▸ ACTIVITY
In the data below, how many lines include the string "commercial"? Give only the number.

▸ INPUT RECORDS
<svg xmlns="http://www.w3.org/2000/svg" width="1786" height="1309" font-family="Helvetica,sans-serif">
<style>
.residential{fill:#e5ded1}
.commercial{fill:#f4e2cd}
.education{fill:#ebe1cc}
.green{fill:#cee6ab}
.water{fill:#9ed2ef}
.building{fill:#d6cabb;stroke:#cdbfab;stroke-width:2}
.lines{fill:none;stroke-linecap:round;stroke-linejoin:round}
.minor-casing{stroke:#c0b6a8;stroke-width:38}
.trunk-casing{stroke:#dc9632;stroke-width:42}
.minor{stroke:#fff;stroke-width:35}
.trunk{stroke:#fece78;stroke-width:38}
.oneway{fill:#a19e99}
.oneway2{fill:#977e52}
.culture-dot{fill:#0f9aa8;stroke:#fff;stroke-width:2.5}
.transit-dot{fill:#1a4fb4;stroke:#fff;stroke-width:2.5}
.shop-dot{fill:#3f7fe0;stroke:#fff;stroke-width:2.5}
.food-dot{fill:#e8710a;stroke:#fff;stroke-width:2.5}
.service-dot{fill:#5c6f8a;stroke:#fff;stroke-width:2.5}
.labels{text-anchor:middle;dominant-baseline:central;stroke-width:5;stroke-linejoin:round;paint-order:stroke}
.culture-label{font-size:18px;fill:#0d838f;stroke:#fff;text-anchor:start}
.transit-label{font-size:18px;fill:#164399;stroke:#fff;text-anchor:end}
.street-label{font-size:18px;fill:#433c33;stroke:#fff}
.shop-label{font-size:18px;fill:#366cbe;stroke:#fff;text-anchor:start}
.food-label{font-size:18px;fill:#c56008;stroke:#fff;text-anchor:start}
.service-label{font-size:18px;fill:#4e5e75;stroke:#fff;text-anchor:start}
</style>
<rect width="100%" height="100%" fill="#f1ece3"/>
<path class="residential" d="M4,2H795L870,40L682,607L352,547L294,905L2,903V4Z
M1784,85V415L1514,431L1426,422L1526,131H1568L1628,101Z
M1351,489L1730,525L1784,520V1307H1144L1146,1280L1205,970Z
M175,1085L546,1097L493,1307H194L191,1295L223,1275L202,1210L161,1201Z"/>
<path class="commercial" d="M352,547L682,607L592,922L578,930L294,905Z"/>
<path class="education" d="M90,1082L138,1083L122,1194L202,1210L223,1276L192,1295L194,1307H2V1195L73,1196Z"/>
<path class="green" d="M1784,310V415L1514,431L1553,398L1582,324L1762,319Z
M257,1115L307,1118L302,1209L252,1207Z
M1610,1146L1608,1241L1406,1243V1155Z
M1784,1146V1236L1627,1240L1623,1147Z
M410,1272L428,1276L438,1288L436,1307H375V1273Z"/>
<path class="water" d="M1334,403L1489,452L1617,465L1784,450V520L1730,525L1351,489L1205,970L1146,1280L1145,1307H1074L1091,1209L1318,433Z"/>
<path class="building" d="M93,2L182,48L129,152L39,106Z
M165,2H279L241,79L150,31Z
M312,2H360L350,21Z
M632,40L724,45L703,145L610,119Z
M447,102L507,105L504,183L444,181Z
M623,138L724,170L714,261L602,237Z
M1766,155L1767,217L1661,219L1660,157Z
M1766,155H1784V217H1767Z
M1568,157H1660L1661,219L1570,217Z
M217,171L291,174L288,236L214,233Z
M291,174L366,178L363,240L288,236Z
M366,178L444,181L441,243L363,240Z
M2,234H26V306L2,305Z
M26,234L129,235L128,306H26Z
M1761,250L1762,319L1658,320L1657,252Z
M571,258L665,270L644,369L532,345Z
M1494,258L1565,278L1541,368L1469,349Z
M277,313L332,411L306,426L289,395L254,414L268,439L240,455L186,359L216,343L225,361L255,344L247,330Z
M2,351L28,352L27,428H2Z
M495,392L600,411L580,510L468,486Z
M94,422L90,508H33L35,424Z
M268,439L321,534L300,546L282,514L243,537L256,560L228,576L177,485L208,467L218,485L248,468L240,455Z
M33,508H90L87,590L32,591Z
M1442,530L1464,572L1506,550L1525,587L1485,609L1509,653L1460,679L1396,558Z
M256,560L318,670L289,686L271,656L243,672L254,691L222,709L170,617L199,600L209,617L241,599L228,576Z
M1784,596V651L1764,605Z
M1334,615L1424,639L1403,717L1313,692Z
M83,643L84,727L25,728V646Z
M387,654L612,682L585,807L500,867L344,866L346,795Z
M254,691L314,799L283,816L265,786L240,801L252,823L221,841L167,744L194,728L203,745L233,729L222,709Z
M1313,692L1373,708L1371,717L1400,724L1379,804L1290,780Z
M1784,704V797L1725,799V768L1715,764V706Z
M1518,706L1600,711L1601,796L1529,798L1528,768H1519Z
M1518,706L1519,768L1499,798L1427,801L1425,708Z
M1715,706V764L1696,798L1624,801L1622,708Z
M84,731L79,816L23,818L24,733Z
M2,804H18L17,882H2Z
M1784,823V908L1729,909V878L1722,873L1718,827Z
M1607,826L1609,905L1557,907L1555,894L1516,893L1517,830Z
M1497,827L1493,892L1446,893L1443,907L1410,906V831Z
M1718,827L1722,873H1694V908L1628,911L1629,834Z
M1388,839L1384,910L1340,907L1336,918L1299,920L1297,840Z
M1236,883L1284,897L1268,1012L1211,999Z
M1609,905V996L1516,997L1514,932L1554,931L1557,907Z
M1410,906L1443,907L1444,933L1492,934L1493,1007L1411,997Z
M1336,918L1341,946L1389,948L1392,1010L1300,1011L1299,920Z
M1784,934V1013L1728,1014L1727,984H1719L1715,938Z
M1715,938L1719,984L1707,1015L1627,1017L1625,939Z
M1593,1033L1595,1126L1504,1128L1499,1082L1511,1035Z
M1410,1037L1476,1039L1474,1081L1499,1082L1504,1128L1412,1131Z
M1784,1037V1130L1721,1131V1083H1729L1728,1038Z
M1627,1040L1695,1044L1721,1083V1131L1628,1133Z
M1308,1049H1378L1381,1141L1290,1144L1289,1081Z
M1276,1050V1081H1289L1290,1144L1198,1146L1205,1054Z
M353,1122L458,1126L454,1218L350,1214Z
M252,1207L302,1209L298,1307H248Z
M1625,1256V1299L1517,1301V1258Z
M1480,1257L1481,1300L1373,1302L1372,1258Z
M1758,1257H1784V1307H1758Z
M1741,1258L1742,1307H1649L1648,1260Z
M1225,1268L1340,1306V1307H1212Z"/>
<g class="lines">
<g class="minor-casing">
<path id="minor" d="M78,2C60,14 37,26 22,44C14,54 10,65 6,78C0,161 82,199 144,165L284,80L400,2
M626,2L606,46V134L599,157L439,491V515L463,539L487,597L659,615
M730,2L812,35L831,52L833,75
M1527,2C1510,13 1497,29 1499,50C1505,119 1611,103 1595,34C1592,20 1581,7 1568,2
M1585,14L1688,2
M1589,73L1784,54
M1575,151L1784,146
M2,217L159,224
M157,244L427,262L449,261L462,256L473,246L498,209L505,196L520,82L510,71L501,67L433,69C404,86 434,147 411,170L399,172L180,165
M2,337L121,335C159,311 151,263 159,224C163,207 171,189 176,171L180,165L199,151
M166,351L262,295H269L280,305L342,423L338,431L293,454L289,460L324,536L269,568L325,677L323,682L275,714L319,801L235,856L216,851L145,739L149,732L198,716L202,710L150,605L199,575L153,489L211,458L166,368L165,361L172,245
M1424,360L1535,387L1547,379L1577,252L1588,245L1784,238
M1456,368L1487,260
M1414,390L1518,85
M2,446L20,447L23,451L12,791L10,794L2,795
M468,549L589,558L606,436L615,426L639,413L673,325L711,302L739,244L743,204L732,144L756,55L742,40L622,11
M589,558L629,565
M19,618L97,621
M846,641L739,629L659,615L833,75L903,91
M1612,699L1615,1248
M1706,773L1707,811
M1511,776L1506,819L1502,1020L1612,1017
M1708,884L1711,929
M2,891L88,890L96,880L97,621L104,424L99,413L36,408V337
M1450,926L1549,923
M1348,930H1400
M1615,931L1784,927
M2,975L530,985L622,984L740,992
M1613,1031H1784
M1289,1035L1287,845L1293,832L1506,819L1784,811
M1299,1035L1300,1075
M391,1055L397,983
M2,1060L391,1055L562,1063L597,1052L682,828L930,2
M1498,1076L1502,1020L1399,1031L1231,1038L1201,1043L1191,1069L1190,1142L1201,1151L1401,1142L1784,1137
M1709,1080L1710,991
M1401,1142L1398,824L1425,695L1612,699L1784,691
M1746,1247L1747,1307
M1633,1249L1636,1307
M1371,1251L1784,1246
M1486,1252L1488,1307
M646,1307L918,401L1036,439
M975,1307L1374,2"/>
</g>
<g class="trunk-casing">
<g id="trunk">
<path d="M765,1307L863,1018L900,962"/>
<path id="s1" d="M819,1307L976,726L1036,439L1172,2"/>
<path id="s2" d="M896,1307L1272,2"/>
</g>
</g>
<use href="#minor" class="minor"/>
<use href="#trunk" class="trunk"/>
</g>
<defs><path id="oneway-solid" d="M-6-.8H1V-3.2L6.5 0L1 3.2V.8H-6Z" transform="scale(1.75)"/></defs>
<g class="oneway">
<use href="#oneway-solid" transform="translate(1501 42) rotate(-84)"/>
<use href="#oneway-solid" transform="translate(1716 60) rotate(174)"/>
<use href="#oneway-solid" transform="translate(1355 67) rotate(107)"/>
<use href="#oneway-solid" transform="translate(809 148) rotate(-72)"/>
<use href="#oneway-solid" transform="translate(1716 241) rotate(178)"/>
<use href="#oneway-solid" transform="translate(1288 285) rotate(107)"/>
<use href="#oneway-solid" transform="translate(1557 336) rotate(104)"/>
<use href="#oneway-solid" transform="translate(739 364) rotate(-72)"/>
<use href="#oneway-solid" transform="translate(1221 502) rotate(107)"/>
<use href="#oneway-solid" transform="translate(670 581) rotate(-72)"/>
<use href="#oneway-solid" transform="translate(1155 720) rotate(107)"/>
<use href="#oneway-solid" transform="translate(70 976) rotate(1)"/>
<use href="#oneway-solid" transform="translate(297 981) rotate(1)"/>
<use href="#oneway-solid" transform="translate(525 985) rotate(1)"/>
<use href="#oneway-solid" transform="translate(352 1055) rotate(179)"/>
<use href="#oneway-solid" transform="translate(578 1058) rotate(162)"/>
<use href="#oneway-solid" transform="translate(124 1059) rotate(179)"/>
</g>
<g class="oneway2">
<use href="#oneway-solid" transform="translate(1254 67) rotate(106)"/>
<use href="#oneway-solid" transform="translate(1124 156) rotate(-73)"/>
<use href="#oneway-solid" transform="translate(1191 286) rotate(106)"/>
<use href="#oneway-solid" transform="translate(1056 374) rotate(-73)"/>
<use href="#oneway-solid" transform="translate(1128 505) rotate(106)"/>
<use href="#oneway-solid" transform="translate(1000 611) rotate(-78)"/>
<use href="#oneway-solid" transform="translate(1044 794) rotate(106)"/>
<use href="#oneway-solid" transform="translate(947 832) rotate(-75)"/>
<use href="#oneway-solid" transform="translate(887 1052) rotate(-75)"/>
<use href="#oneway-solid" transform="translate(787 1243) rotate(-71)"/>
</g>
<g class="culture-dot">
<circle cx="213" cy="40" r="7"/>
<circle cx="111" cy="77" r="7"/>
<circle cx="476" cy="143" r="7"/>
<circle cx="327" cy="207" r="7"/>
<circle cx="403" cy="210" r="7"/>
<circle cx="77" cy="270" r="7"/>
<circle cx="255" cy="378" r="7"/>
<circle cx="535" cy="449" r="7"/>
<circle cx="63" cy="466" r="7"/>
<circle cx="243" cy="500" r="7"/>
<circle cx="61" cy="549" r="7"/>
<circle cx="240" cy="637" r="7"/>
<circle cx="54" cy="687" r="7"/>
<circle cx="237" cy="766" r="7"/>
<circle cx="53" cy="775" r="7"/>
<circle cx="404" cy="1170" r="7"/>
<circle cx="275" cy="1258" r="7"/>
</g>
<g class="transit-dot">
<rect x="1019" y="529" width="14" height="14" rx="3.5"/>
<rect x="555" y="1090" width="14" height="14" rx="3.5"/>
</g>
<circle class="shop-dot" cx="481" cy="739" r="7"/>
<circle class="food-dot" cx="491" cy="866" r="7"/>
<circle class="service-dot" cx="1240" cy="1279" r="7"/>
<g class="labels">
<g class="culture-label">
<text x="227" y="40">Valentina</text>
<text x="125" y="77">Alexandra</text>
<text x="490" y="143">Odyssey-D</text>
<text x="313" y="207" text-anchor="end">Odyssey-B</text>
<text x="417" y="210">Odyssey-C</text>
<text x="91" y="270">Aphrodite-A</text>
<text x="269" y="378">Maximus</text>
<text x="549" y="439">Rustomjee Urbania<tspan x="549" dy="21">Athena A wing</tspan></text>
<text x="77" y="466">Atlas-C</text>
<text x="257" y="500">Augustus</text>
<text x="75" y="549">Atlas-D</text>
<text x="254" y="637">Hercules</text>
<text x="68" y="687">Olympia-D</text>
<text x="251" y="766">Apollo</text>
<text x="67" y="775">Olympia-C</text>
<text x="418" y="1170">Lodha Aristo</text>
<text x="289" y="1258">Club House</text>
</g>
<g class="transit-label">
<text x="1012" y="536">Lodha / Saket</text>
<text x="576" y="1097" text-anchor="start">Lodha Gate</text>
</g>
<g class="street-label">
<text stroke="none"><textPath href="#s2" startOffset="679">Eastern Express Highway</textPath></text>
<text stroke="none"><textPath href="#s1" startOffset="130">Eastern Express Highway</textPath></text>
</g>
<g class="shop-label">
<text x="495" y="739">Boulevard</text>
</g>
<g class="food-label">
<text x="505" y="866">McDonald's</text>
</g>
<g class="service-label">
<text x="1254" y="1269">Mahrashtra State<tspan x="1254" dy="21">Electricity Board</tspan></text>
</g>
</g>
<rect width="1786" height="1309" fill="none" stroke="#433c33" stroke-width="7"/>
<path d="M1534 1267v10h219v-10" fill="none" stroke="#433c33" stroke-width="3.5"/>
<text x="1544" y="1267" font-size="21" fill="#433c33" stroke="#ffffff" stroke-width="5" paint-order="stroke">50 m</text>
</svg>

▸ RESULT OF THE TASK
2